Task item -> Reproduce the following lines verbatim, leaving out the pictures.

====== Input data ======

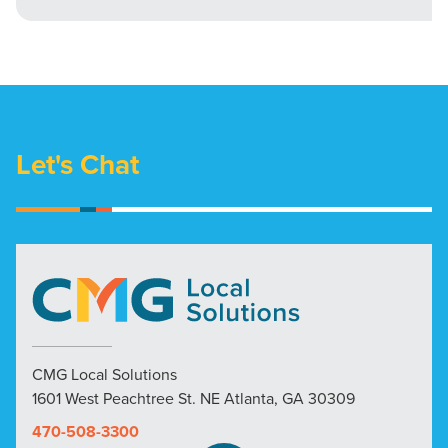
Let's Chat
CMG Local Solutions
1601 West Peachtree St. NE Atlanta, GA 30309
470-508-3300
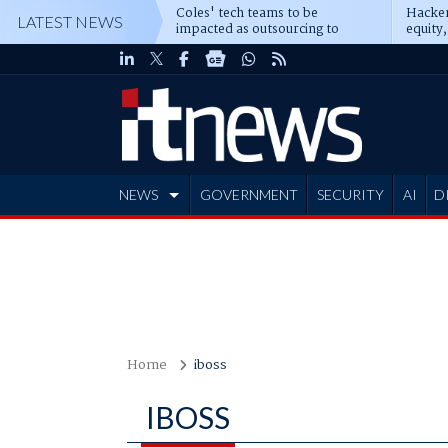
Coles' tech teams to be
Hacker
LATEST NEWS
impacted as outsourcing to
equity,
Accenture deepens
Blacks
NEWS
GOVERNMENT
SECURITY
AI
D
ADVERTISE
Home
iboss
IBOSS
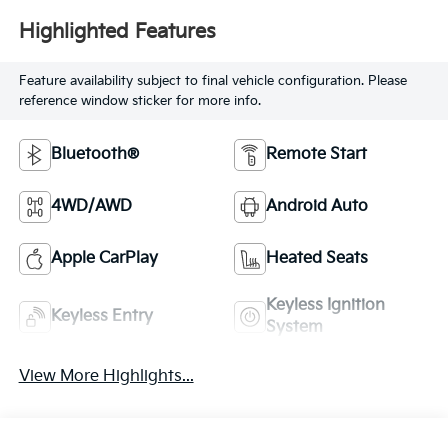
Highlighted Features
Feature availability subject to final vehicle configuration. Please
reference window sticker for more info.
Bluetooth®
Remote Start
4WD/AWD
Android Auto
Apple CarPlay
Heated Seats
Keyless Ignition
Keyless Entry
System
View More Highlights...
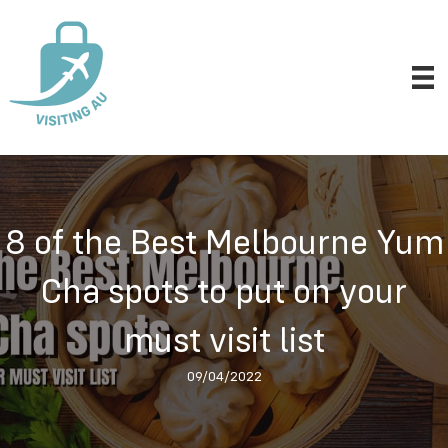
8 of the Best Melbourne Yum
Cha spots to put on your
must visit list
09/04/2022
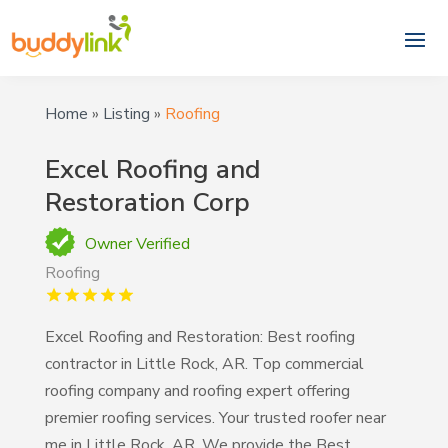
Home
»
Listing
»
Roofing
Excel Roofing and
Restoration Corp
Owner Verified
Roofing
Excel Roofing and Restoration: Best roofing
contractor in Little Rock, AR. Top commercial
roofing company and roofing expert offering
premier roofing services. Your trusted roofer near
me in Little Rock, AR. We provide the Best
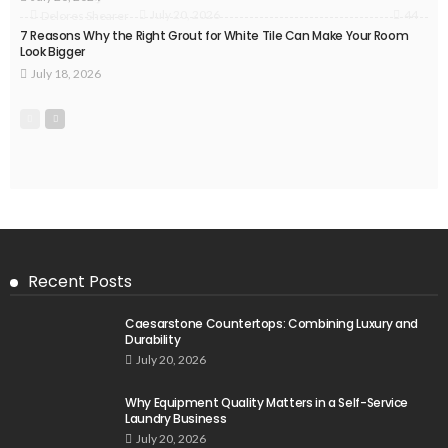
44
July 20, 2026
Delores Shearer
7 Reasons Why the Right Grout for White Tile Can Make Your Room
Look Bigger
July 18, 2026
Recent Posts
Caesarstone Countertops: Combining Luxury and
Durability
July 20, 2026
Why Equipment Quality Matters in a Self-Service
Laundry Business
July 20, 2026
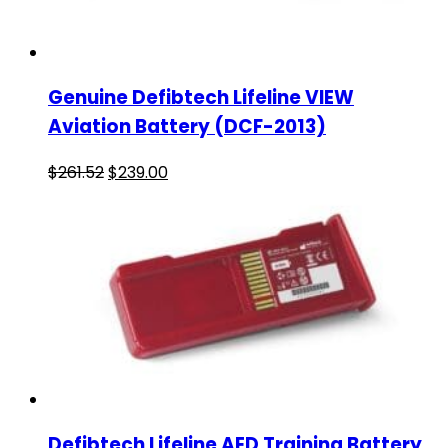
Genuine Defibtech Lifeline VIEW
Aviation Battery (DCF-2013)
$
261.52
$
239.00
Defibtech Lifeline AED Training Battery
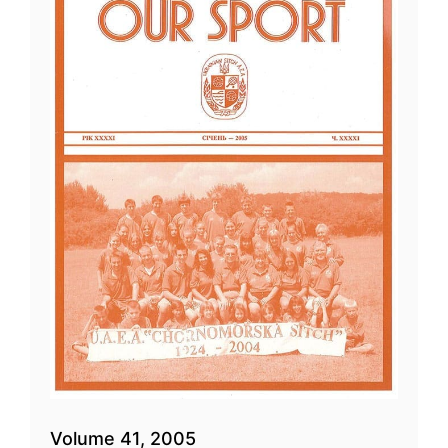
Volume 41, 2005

======

Task result ->
Let's Chat
CMG Local Solutions
1601 West Peachtree St. NE Atlanta, GA 30309
470-508-3300
Coles' tech teams to be
Hacker
LATEST NEWS
impacted as outsourcing to
equity,
Accenture deepens
Blacks
NEWS
GOVERNMENT
SECURITY
AI
D
ADVERTISE
Home
iboss
IBOSS
Highlighted Features
Feature availability subject to final vehicle configuration. Please
reference window sticker for more info.
Bluetooth®
Remote Start
4WD/AWD
Android Auto
Apple CarPlay
Heated Seats
Keyless Ignition
Keyless Entry
System
View More Highlights...
8 of the Best Melbourne Yum
Cha spots to put on your
must visit list
09/04/2022
Home
»
Listing
»
Roofing
Excel Roofing and
Restoration Corp
Owner Verified
Roofing
Excel Roofing and Restoration: Best roofing
contractor in Little Rock, AR. Top commercial
roofing company and roofing expert offering
premier roofing services. Your trusted roofer near
me in Little Rock, AR. We provide the Best
44
July 20, 2026
Delores Shearer
7 Reasons Why the Right Grout for White Tile Can Make Your Room
Look Bigger
July 18, 2026
Recent Posts
Caesarstone Countertops: Combining Luxury and
Durability
July 20, 2026
Why Equipment Quality Matters in a Self-Service
Laundry Business
July 20, 2026
Genuine Defibtech Lifeline VIEW
Aviation Battery (DCF-2013)
$
261.52
$
239.00
Defibtech Lifeline AED Training Battery
Volume 41, 2005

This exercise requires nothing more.